As I anticipated in the relevant post in July, the new storage modeling substantially had two objectives.
The first objective was to fully integrate storage in the electricity system. This means describing the charge/discharge cycles, which can be fed either by the energy overproduced by Variable Renewable Energies (VRE) and that would be otherwise curtailed or by the energy generated by the other technologies and supplied to the grid.
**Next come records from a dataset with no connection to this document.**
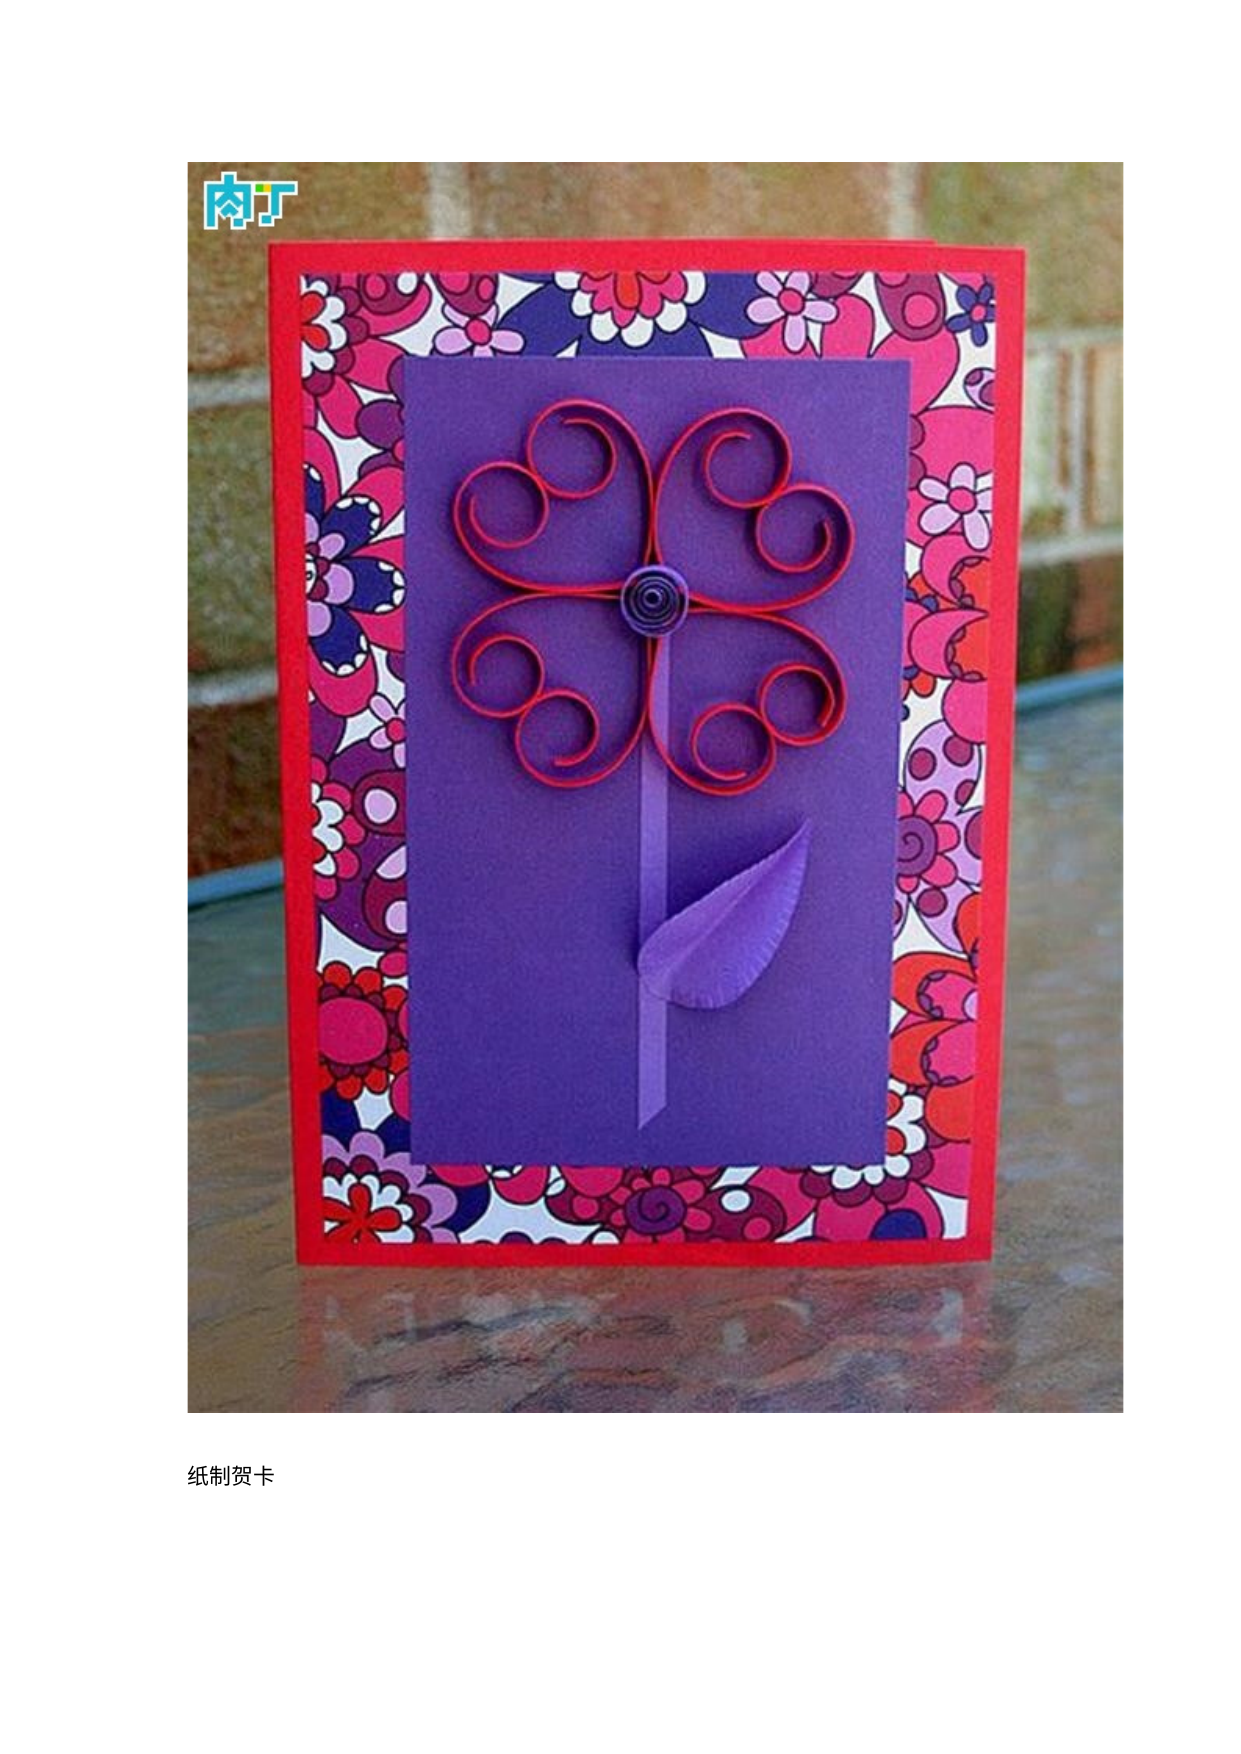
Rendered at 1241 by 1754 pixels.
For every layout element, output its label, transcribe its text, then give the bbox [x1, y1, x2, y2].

picture [187, 162, 1124, 1413]
text 纸制贺卡 [187, 1459, 1053, 1491]
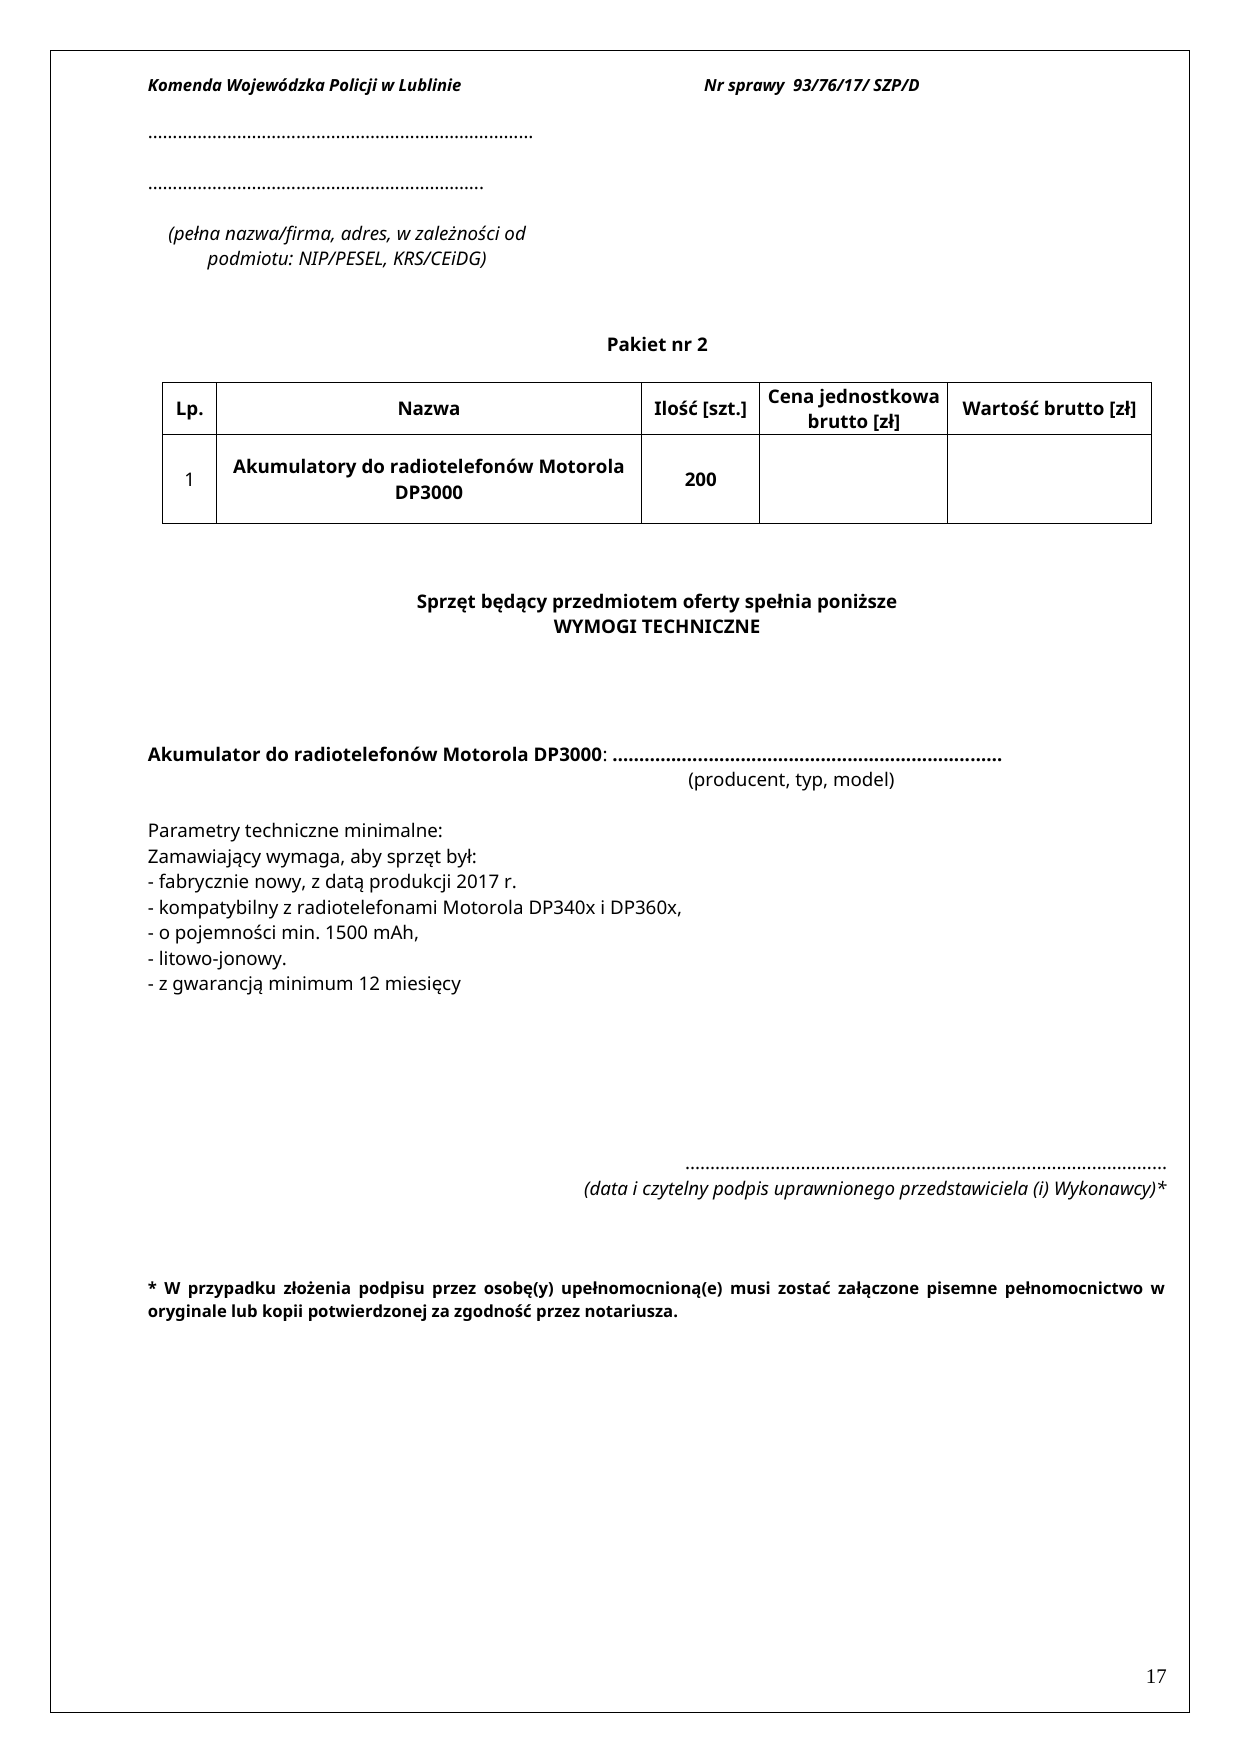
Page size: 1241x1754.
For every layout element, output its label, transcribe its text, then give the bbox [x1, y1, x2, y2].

text - fabrycznie nowy, z datą produkcji 2017 r. [148, 869, 1166, 894]
table_cell 200 [642, 435, 759, 523]
text - o pojemności min. 1500 mAh, [148, 920, 1166, 945]
text Parametry techniczne minimalne: [148, 818, 1166, 843]
text (pełna nazwa/firma, adres, w zależności od podmiotu: NIP/PESEL, KRS/CEiDG) [148, 220, 546, 271]
text Zamawiający wymaga, aby sprzęt był: [148, 843, 1166, 869]
table_header Wartość brutto [zł] [948, 383, 1151, 434]
table_header Lp. [163, 383, 216, 434]
text ……………………………………………………………………………………………………………………………….. [148, 118, 546, 195]
text - z gwarancją minimum 12 miesięcy [148, 971, 1166, 996]
table_cell [948, 435, 1151, 523]
text Pakiet nr 2 [148, 331, 1166, 356]
table_header Cena jednostkowa brutto [zł] [760, 383, 947, 434]
table_cell 1 [163, 435, 216, 523]
table_cell [760, 435, 947, 523]
text Sprzęt będący przedmiotem oferty spełnia poniższe [148, 588, 1166, 613]
text (data i czytelny podpis uprawnionego przedstawiciela (i) Wykonawcy)* [148, 1175, 1166, 1200]
text WYMOGI TECHNICZNE [148, 613, 1166, 639]
text - litowo-jonowy. [148, 945, 1166, 971]
text * W przypadku złożenia podpisu przez osobę(y) upełnomocnioną(e) musi zostać załączone pisemne pełnomocnictwo w oryginale lub kopii potwierdzonej za zgodność przez notariusza. [148, 1277, 1166, 1322]
text - kompatybilny z radiotelefonami Motorola DP340x i DP360x, [148, 894, 1166, 920]
text Akumulator do radiotelefonów Motorola DP3000: ……………....................................................…… [148, 741, 1166, 767]
text ................................................................................................ [148, 1149, 1166, 1175]
table_header Ilość [szt.] [642, 383, 759, 434]
table_cell Akumulatory do radiotelefonów Motorola DP3000 [217, 435, 641, 523]
text (producent, typ, model) [148, 767, 1166, 792]
table_header Nazwa [217, 383, 641, 434]
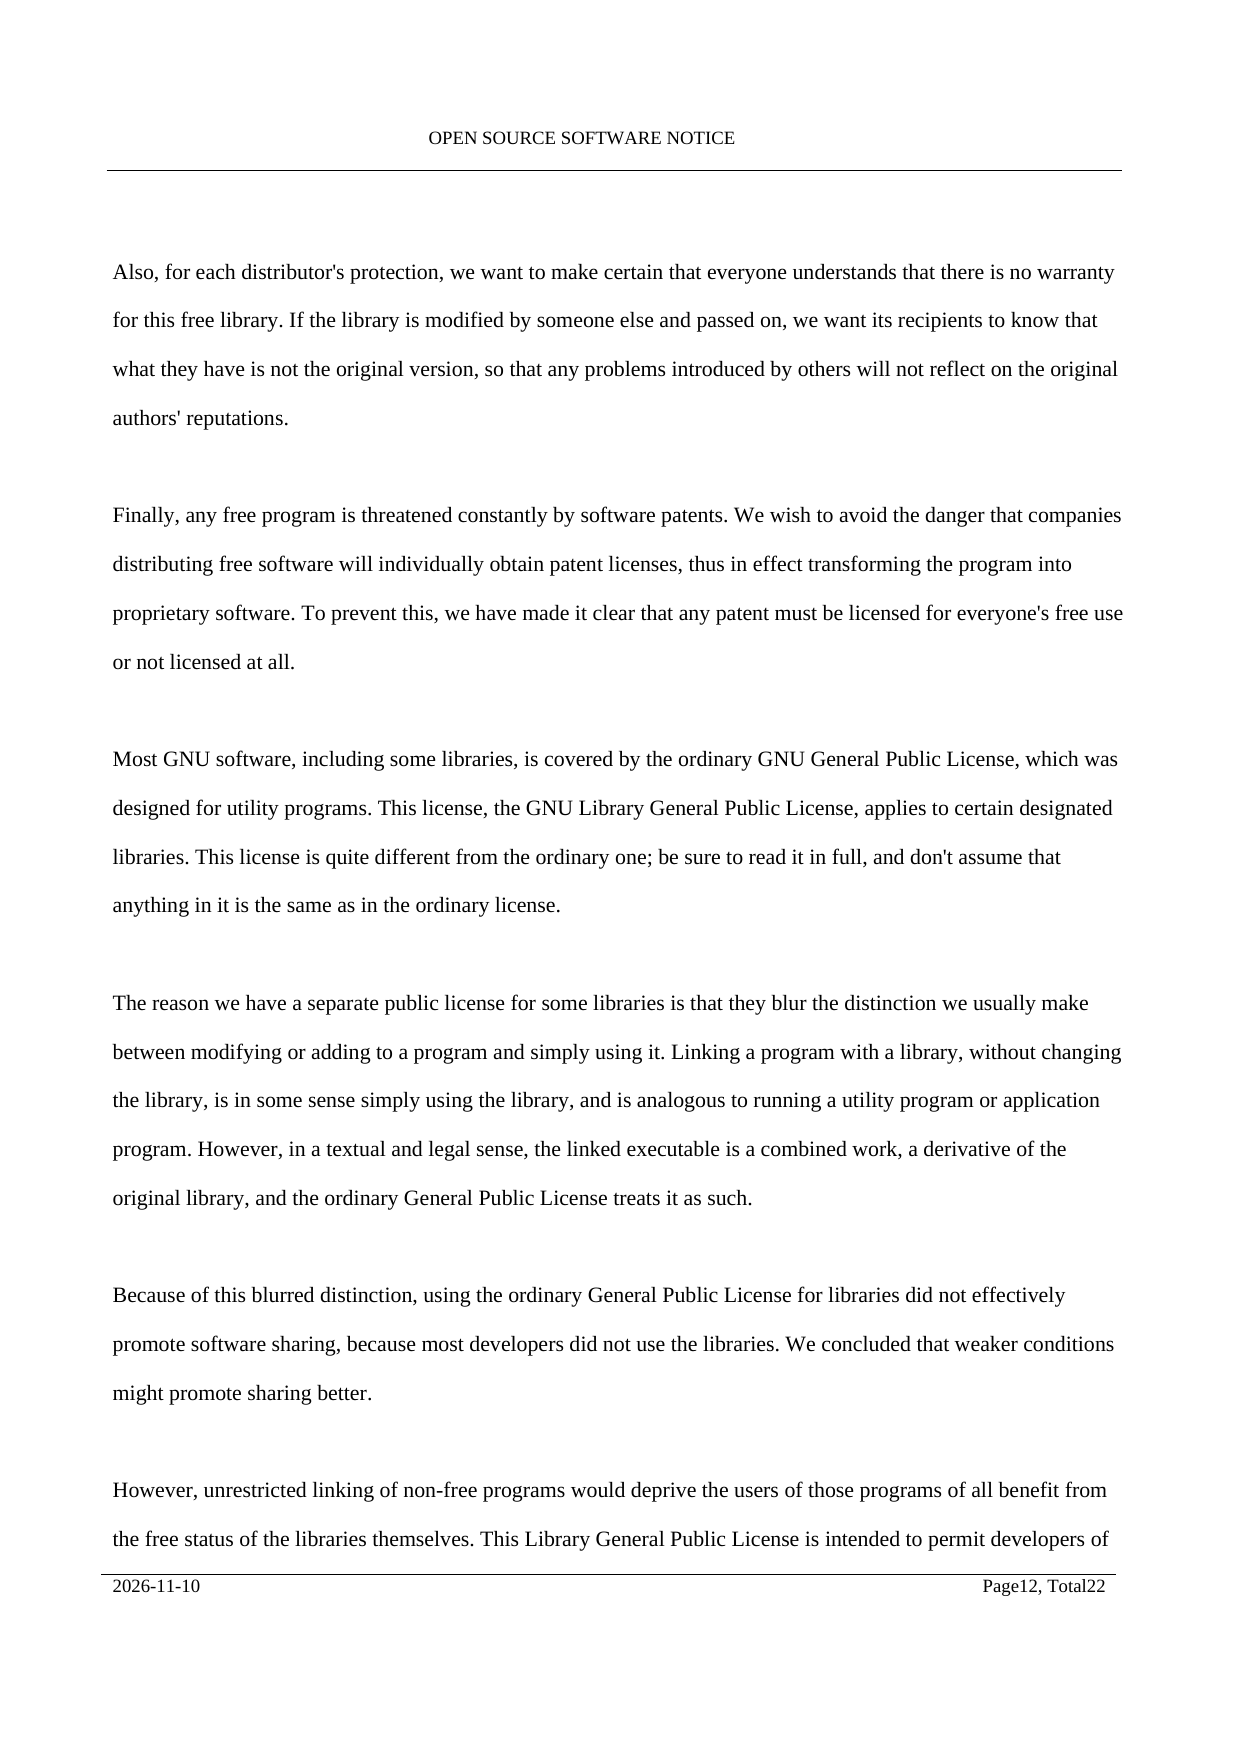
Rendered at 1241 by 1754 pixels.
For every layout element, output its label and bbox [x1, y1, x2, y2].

text [112, 206, 1128, 1555]
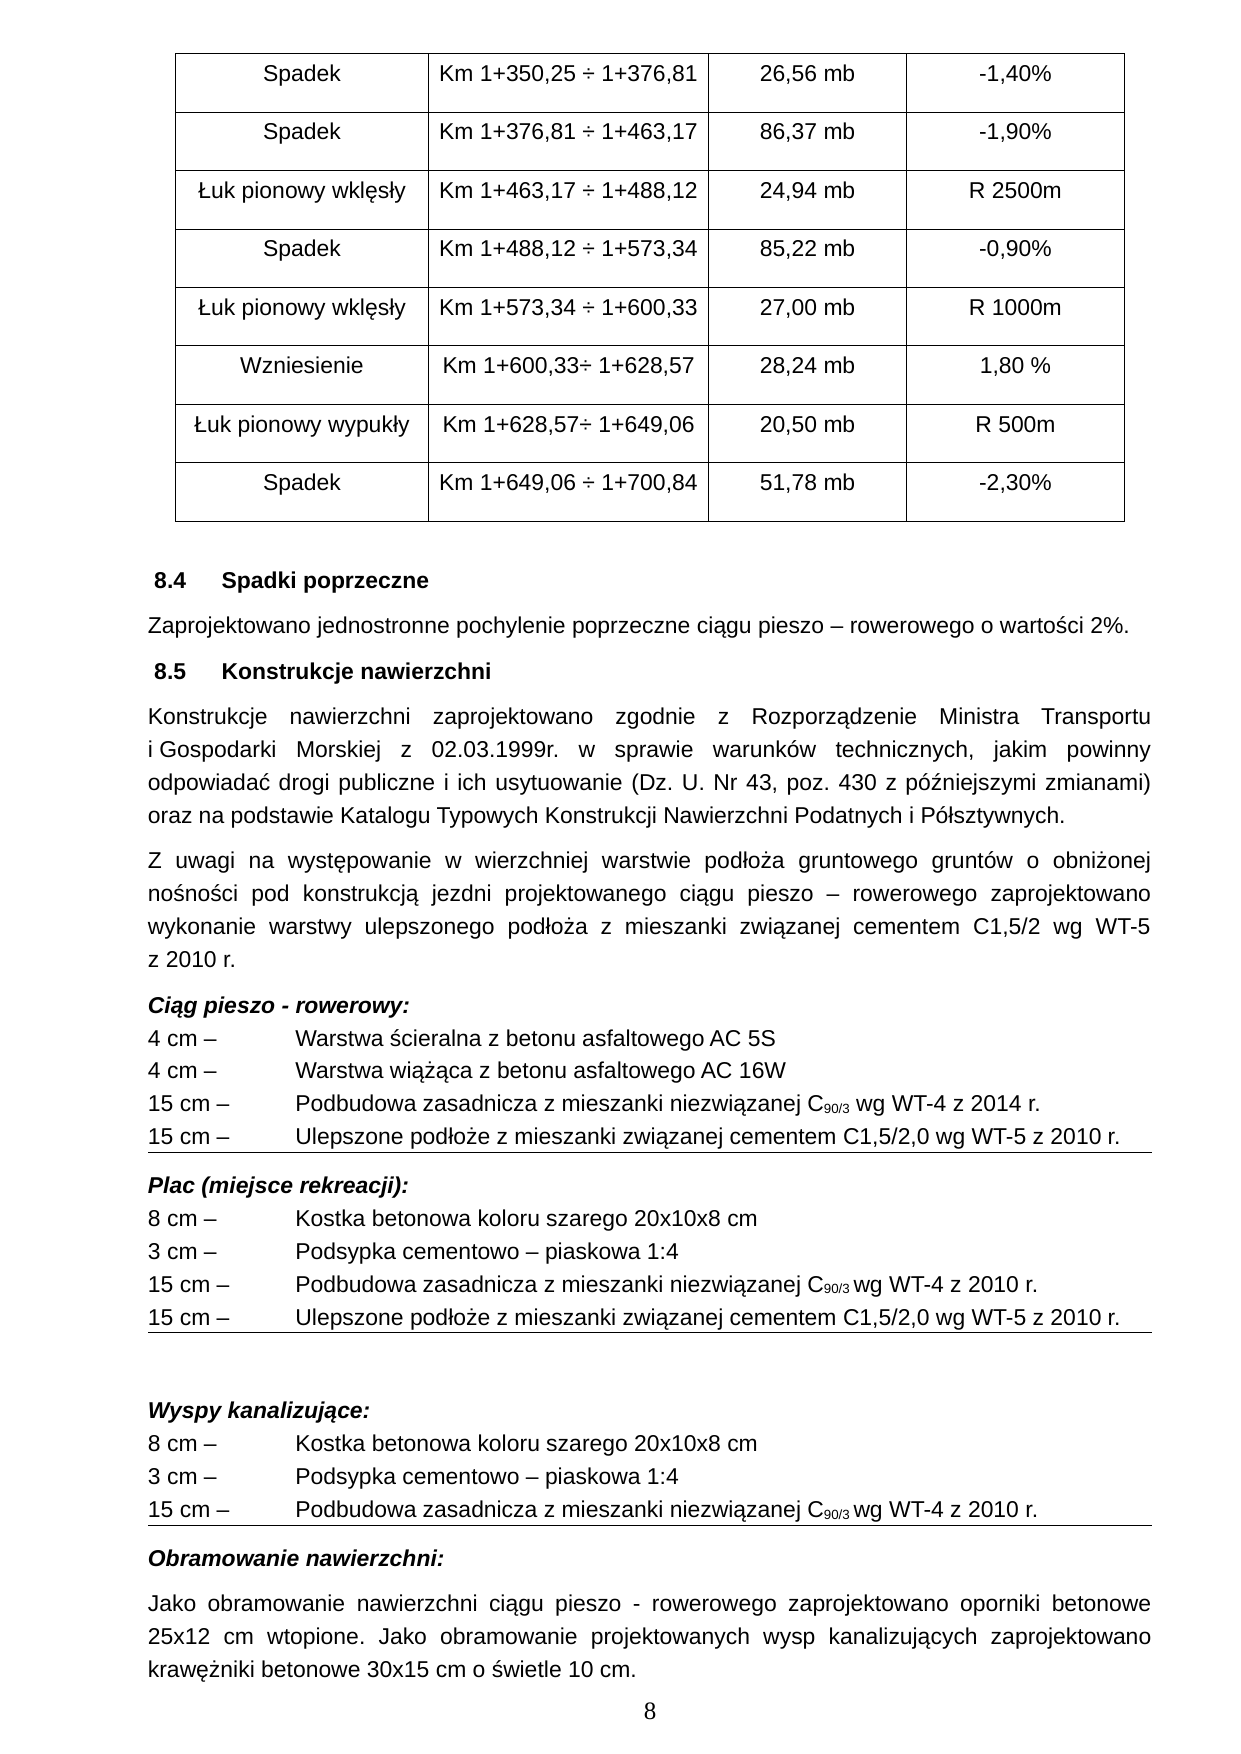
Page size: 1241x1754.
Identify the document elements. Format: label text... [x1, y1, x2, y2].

text 15 cm – Podbudowa zasadnicza z mieszanki niezwiązanej C90/3 wg WT-4 z 2014 r. [148, 1090, 1152, 1117]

The description of curtailment of the energy overproduced by VREs (that is, in periods when supply is higher than demand) was introduced in the new system integration modeling implemented in the first part of the year, and it is sorted between short-term and seasonal storage.
This distinction is the introduction to the second objective, which was technology differentiation. Until the beginning of this work, in fact, storage was an undefined technology only contributing to the flexibility and capacity constraints. Concerning short-term storage, the model now considers Pumped Hydroelectric Storage (PHS), Compressed Air Energy Storage (CAES), and batteries. Concerning seasonal storage, we now consider that the curtailed electricity is firstly converted into hydrogen via alkaline electrolyzers, and then converted again in electricity via fuel cells (with the advantage that now it actively contributes to demand, obviously).
The next step regards the development of a new modeling scheme for the electricity grid. Grid is already modeled in WITCH, but in a simplified way. Plus, it is not linked to the rest of the system integration modeling. Thus the objective is both to add detail to the grid description and build an integrated modeling comprising system integration, storage, and grid.
This activity should not take up too much time, so in the very next weeks I will likely be able to write a more detailed post on the topic.